### EXERCISE INSTRUCTIONS
• a. For each statement about the piece on the future of education below, answer yes or no and quote the words from the piece that decide it. (i) The piece says education assumes the mind still has empty space ready to be filled. (ii) The piece says modern society sorts people by their school grades. (iii) The piece calls freeing minds to think free thoughts an easy task.
• b. Extend the piece on the future of education below by writing what comes after its final sentence.

### EXCERPT TO READ
Tuesday, September 29, 2015

The future of education

Putting thought to it

Education, in its broadest meaning, refers to the process of training, refining and growing someone’s mind and intellect. It assumes that the mind still has empty space ready to be filled, and that someone (the trainer or the educationist) has something of worth to be imparted.

Claude M. Bristol said prophetically – “Thought is the original source of all wealth, all success, all material gain, all great discoveries and inventions, and of all achievement”.

This sums up what the purpose of education should ideally be. It points towards the components that educators should build into their processes and curriculum. And above all, it contains the promise of prosperity for the learner – a quintessential need if one is to really move beyond rote learning and its associated depredation. But it poses a challenge too – the difficult task of freeing minds to have the courage to think free thoughts.

Of course, the mind is the spiritual or metaphysical manifestation of the more mundane physical brain, which leads our modern society to easily categorise people using their IQ levels. And this dichotomy between the mind and the brain is neatly visible in the chaos of modern education, where the most educated can be seen indulging in acts most well-reserved for the uncouth and uncivilized.

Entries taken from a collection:
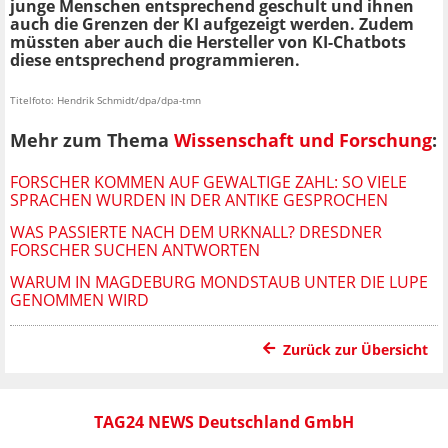
junge Menschen entsprechend geschult und ihnen
auch die Grenzen der KI aufgezeigt werden. Zudem
müssten aber auch die Hersteller von KI-Chatbots
diese entsprechend programmieren.
Titelfoto: Hendrik Schmidt/dpa/dpa-tmn
Mehr zum Thema
Wissenschaft und Forschung
:
FORSCHER KOMMEN AUF GEWALTIGE ZAHL: SO VIELE
SPRACHEN WURDEN IN DER ANTIKE GESPROCHEN
WAS PASSIERTE NACH DEM URKNALL? DRESDNER
FORSCHER SUCHEN ANTWORTEN
WARUM IN MAGDEBURG MONDSTAUB UNTER DIE LUPE
GENOMMEN WIRD
Zurück zur Übersicht
TAG24 NEWS Deutschland GmbH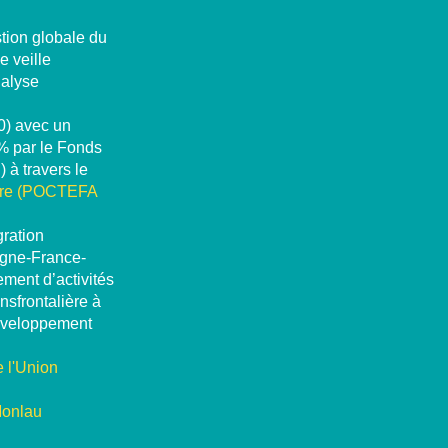
stion globale du
e veille
nalyse
0) avec un
5% par le Fonds
à travers le
rre (POCTEFA
gration
agne-France-
ment d’activités
sfrontalière à
développement
e l'Union
Monlau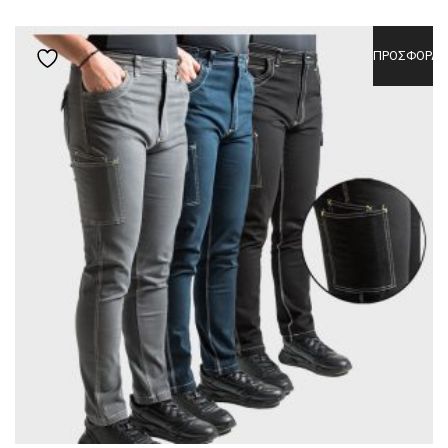
ΈΧΕΙ
ΠΟΛΛΑΠΛΈΣ
ΠΡΟΣΦΟΡΆ!
Add to wishlist
ΠΑΡΑΛΛΑΓΈΣ.
ΟΙ
ΕΠΙΛΟΓΈΣ
ΜΠΟΡΟΎΝ
ΝΑ
ΕΠΙΛΕΓΟΎΝ
ΣΤΗ
ΣΕΛΊΔΑ
ΤΟΥ
ΠΡΟΪΌΝΤΟΣ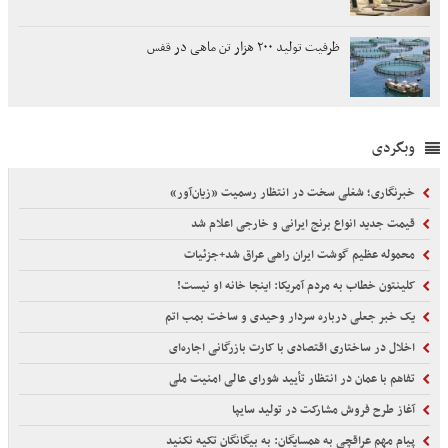
ظرفیت تولید ۲۰۰ هزار تن ماهی در قفس
وبگردی
خبرنگاری؛ شغلی سخت در انتظار رسمیت «زیان‌آور»
قیمت جدید انواع برنج ایرانی و خارجی اعلام شد
محموله عظیم گوشت ایران راهی عراق شد+جزئیات
کلینتون خطاب به مردم آمریکا: اینجا خانه او نیست!
یک خبر جعلی درباره سردار وحیدی و ساخت بمب اتم
اخلال در ساختاری اقتصادی با کارت‌ بازرگانی اجاره‌ای
تفاهم با عمان در انتظار تأیید شورای عالی امنیت ملی
آغاز طرح فروش مشارکت در تولید سایپا
پیام مهم عراقچی به همسایگان: به بیگانگان تکیه نکنید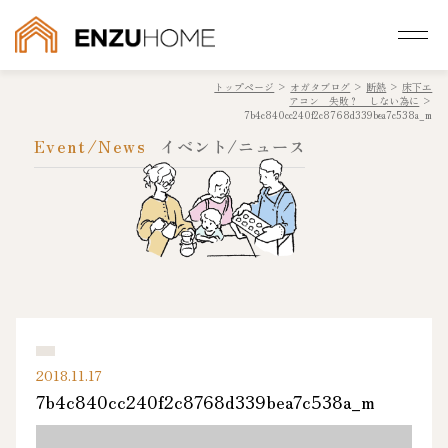
トップページ
>
オガタブログ
>
断熱
>
床下エ
アコン 失敗？ しない為に
>
7b4c840cc240f2c8768d339bea7c538a_m
Event/News
イベント/ニュース
2018.11.17
7b4c840cc240f2c8768d339bea7c538a_m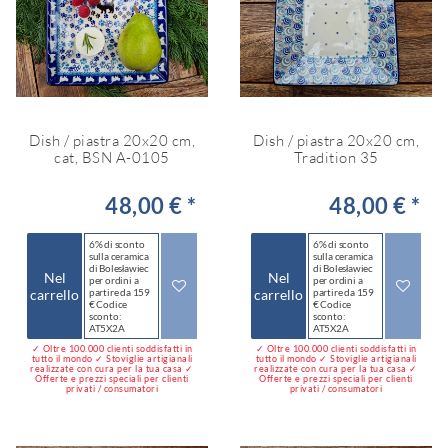
Dish / piastra 20x20 cm,
Dish / piastra 20x20 cm,
cat, BSN A-0105
Tradition 35
48,00 € *
48,00 € *
6% di sconto
6% di sconto
sulla ceramica
sulla ceramica
di Bolesławiec
di Bolesławiec
Nel
Nel
per ordini a
per ordini a
carrello
partire da 159
carrello
partire da 159
€ Codice
€ Codice
sconto:
sconto:
AT5X2A
AT5X2A
✓ Oltre 100.000 clienti soddisfatti in
✓ Oltre 100.000 clienti soddisfatti in
tutto il mondo ✓ Stoviglie artigianali
tutto il mondo ✓ Stoviglie artigianali
realizzate con cura per la tua casa ✓
realizzate con cura per la tua casa ✓
Offerte e prezzi speciali per clienti
Offerte e prezzi speciali per clienti
privati / consumatori
privati / consumatori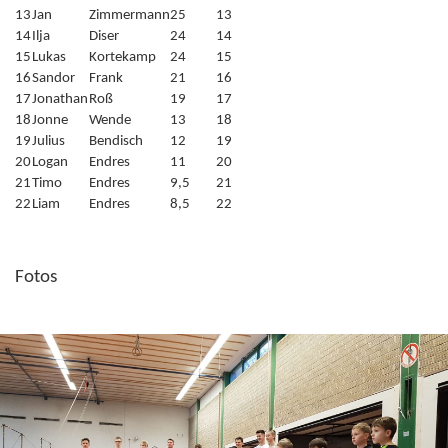
13
Jan
Zimmermann
25
13
14
Ilja
Diser
24
14
15
Lukas
Kortekamp
24
15
16
Sandor
Frank
21
16
17
Jonathan
Roß
19
17
18
Jonne
Wende
13
18
19
Julius
Bendisch
12
19
20
Logan
Endres
11
20
21
Timo
Endres
9,5
21
22
Liam
Endres
8,5
22
Fotos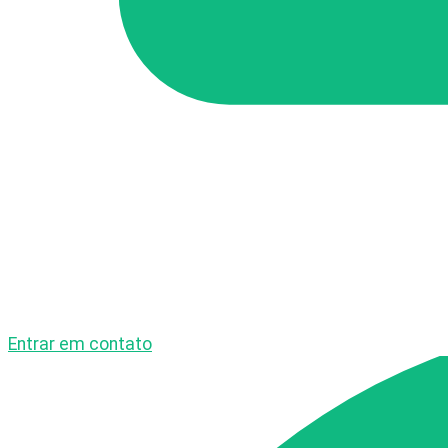
Entrar em contato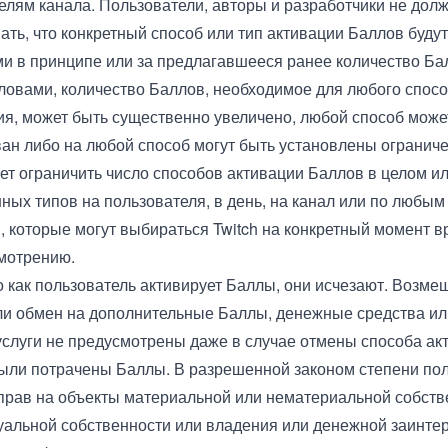
елям канала. Пользователи, авторы и разработчики не дол
ать, что конкретный способ или тип активации Баллов будут
и в принципе или за предлагавшееся ранее количество Ба
ловами, количество Баллов, необходимое для любого спосо
я, может быть существенно увеличено, любой способ може
ан либо на любой способ могут быть установлены ограниче
ет ограничить число способов активации Баллов в целом и
ных типов на пользователя, в день, на канал или по любым
, которые могут выбираться Twitch на конкретный момент 
мотрению.
о как пользователь активирует Баллы, они исчезают. Возме
ли обмен на дополнительные Баллы, денежные средства и
услуги не предусмотрены даже в случае отмены способа ак
ыли потрачены Баллы. В разрешенной законом степени по
прав на объекты материальной или нематериальной собств
уальной собственности или владения или денежной заинте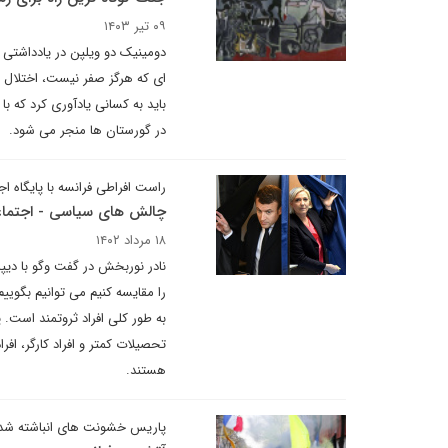
۰۹ تیر ۱۴۰۳
دومینیک دو ویلپن در یادداشتی 
ای که هرگز صفر نیست، اختلال 
باید به کسانی یادآوری کرد که 
در گورستان ها منجر می شود.
راست افراطی فرانسه با پایگاه ا
چالش های سیاسی - اجتماعی 
۱۸ مرداد ۱۴۰۲
نادر نوربخش در گفت وگو با دیپل
را مقایسه کنیم می توانیم بگوییم
به طور کلی افراد ثروتمند است.
تحصیلات کمتر و افراد کارگر، افر
هستند.
پاریس خشونت های انباشته شده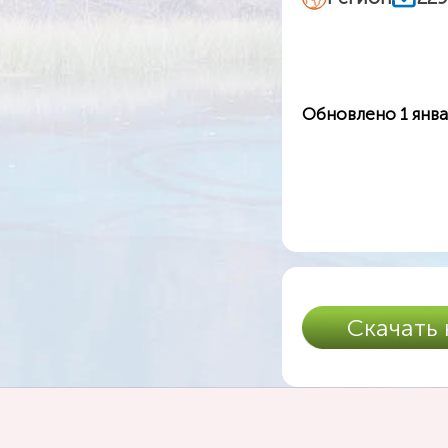
Обновлено 1 янва
Скачать 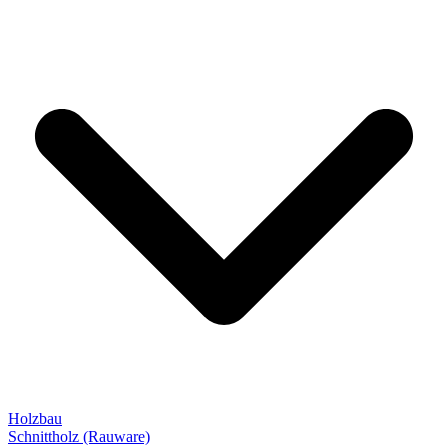
Holzbau
Schnittholz (Rauware)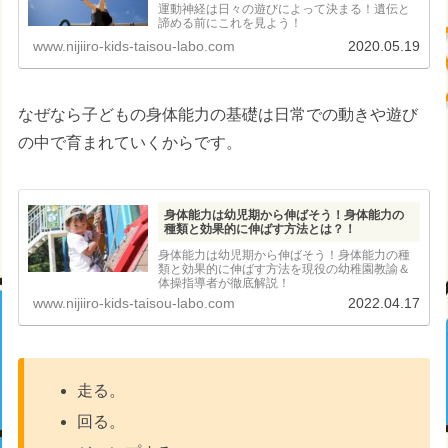
運動神経は日々の遊びによって決まる！遺伝と
諦める前にこれを見よう！
www.nijiiro-kids-taisou-labo.com
2020.05.19
なぜなら子どもの身体能力の基礎は日常での動きや遊び
の中で育まれていくからです。
身体能力は幼児期から伸ばそう！身体能力の
種類と効果的に伸ばす方法とは？！
身体能力は幼児期から伸ばそう！身体能力の種
類と効果的に伸ばす方法を現役の幼稚園教諭＆
体操指導者が徹底解説！
www.nijiiro-kids-taisou-labo.com
2022.04.17
走る。
回る。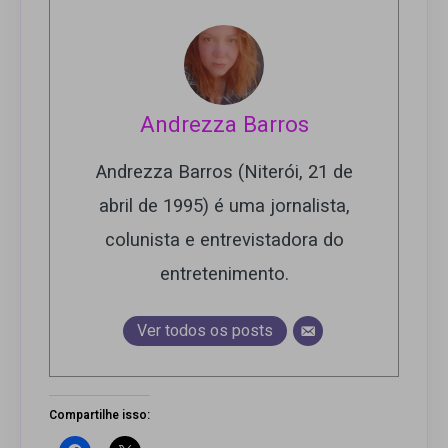
Andrezza Barros
Andrezza Barros (Niterói, 21 de
abril de 1995) é uma jornalista,
colunista e entrevistadora do
entretenimento.
Ver todos os posts
Compartilhe isso: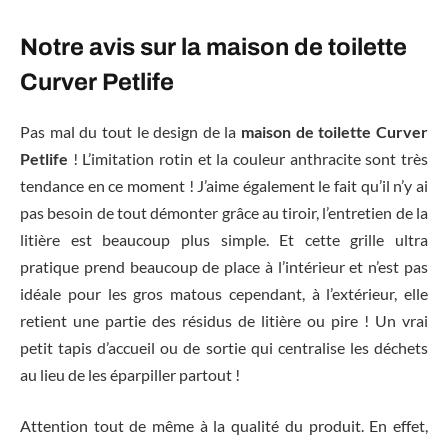
Notre avis sur la maison de toilette
Curver Petlife
Pas mal du tout le design de la
maison de toilette Curver
Petlif
e
! L’imitation rotin et la couleur anthracite sont très
tendance en ce moment ! J’aime également le fait qu’il n’y ai
pas besoin de tout démonter grâce au tiroir, l’entretien de la
litière est beaucoup plus simple. Et cette grille ultra
pratique prend beaucoup de place à l’intérieur et n’est pas
idéale pour les gros matous cependant, à l’extérieur, elle
retient une partie des résidus de litière ou pire ! Un vrai
petit tapis d’accueil ou de sortie qui centralise les déchets
au lieu de les éparpiller partout !
Attention tout de même à la qualité du produit. En effet,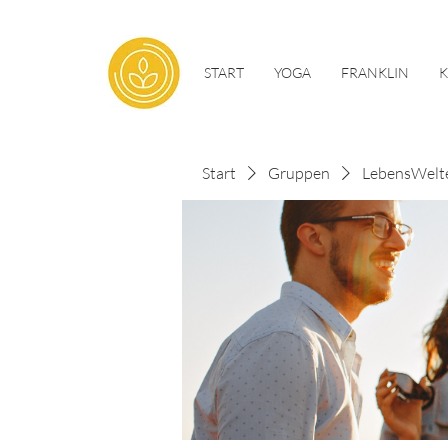
START
YOGA
FRANKLIN
Start
Gruppen
LebensWelt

### RESPONSES TO THE EXERCISE
• a.
(i) Yes: "It assumes that the mind still has empty space ready to be filled"
(ii) No: "leads our modern society to easily categorise people using their IQ levels"
(iii) No: "the difficult task of freeing minds to have the courage to think free thoughts"

• b.
Well, as far as the future of education is concerned, I feel it is here already. It will be obvious and apparent only to those willing to shed their cobwebs of legacy which blind, and chains of stale knowledge that corrode.

Shockers galore

Some months ago, while watching an episode of the Amitabh Bachchan led KBC, I was shocked to see a participant with a proper Bachelors in Computer Application (BCA) degree unable to answer the question “What does (dot)com in a website’s name refer to?” This person must have spent 3 full years attending a government approved degree college, replete with a Ph.D. professor as the Principal, and several other highly qualified individuals as faculty. And at the end of it, she cannot even begin to contemplate what (dot)com refers to. Her excuse “I never used the internet in my BCA course” makes the situation worse, and points to the core of our education system’s redundancy – outdated mindsets miraculously pretending to cope with challenges of today’s world. I further shuddered at the prospect, suggested by someone, that maybe the Principal himself may not have known the answer! Perhaps we educators really need to appreciate, in a changing world, what Mark Twain said - “I have never let my schooling interfere with my education.”